2. Add Two Numbers | LeetCode Solutions

Problem Description

You are given two non-empty linked lists representing two non-negative integers. The digits are stored in reverse order, and each node contains a single digit. Add the two numbers and return the sum as a linked list.

You may assume the two numbers do not contain any leading zero, except the number 0 itself.

Example:

Input: l1 = [2,4,3], l2 = [5,6,4]
Output: [7,0,8]
Explanation: 342 + 465 = 807.

Solution Approach

We can solve this problem by simulating the addition process digit by digit:

Initialize a dummy head node to simplify the edge cases
Maintain a current pointer and a carry value
Iterate through both lists simultaneously:

Get values from current nodes or 0 if a list ends
Calculate sum: v1 + v2 + carry
Update carry and the digit for the current node
Move to the next nodes in both lists

After iteration, if there's a remaining carry, add one more node
Return the linked list starting from dummy.next

Time Complexity: O(max(m, n)) where m and n are the lengths of the two linked lists.

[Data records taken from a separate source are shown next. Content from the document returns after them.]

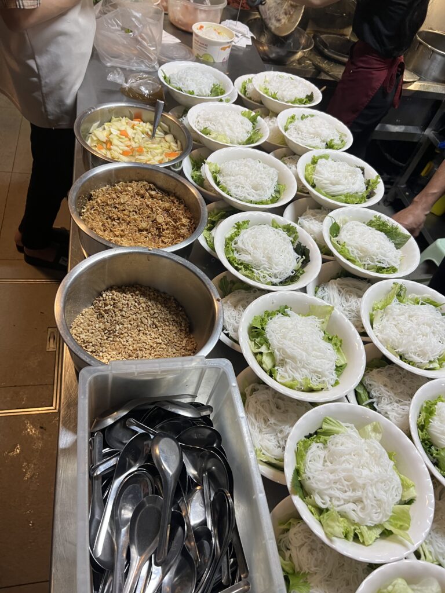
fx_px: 446
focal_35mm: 26
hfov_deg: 53.1
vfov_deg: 67.3
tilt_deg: -48.0
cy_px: 296
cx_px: 222
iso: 125
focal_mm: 5.7
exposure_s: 1/82
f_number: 1.5
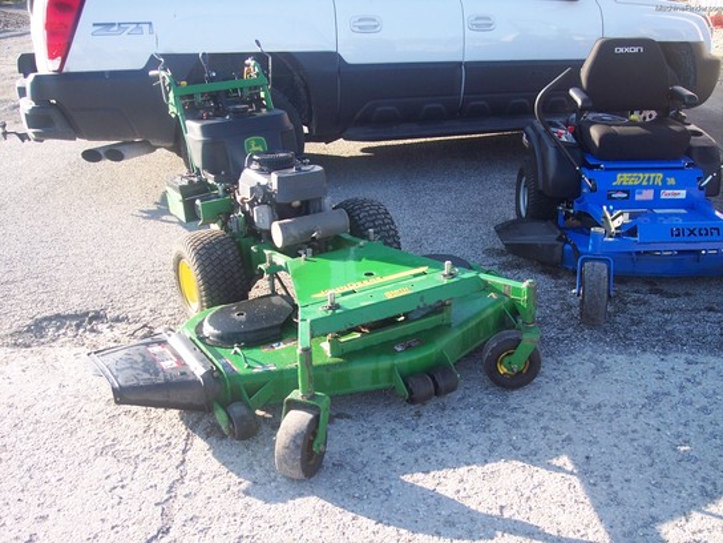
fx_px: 815
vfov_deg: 36.8
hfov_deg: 47.9
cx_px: 362
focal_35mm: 39
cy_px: 272
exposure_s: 1/180
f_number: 3.4
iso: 100
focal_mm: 8
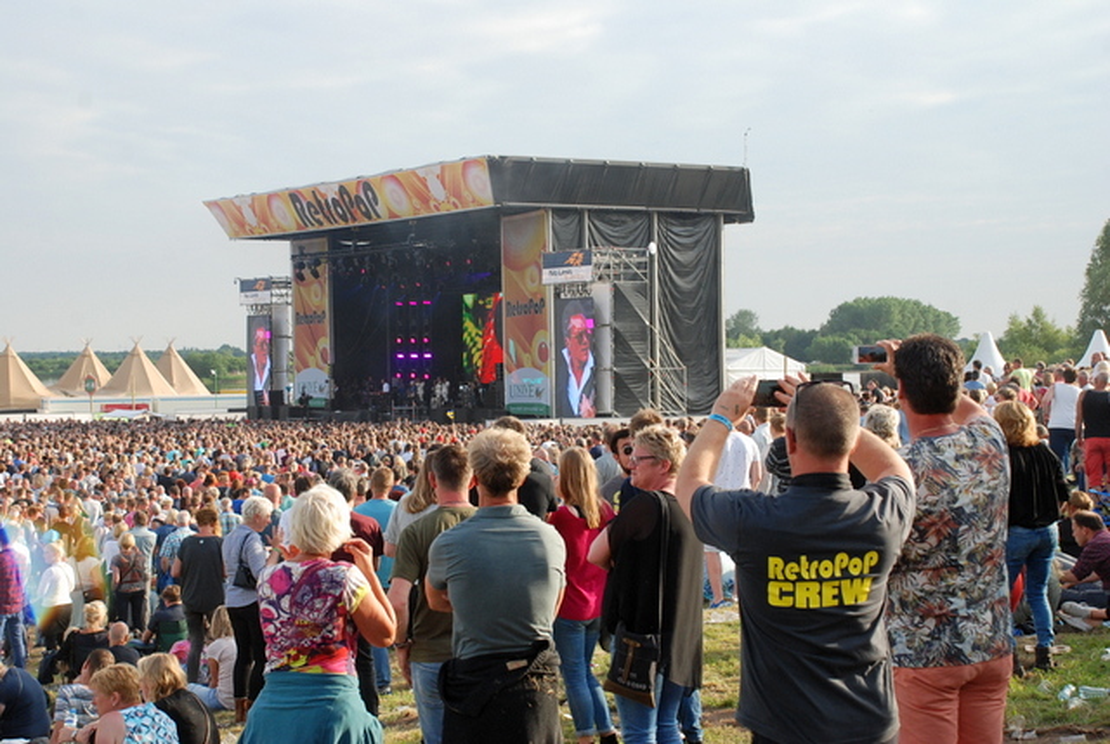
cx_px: 555
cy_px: 372
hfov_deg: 33.3
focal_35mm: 60
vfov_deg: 22.7
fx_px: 1853
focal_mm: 40
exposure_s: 1/200
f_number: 7.1
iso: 320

Space Complexity: O(max(m, n)) for the result linked list.

Python Implementation:

class ListNode:
    def __init__(self, val=0, next=None):
        self.val = val
        self.next = next

class Solution:
    def addTwoNumbers(self, l1: ListNode, l2: ListNode) -> ListNode:
        dummy = ListNode(0)
        cur, carry = dummy, 0
        
        while l1 or l2 or carry:
            v1 = l1.val if l1 else 0
            v2 = l2.val if l2 else 0
            
            # Calculate new digit and carry
            carry, out = divmod(v1 + v2 + carry, 10)
            
            # Create new node with the calculated digit
            cur.next = ListNode(out)
            cur = cur.next
            
            # Move to next nodes
            l1 = l1.next if l1 else None
            l2 = l2.next if l2 else None
            
        return dummy.next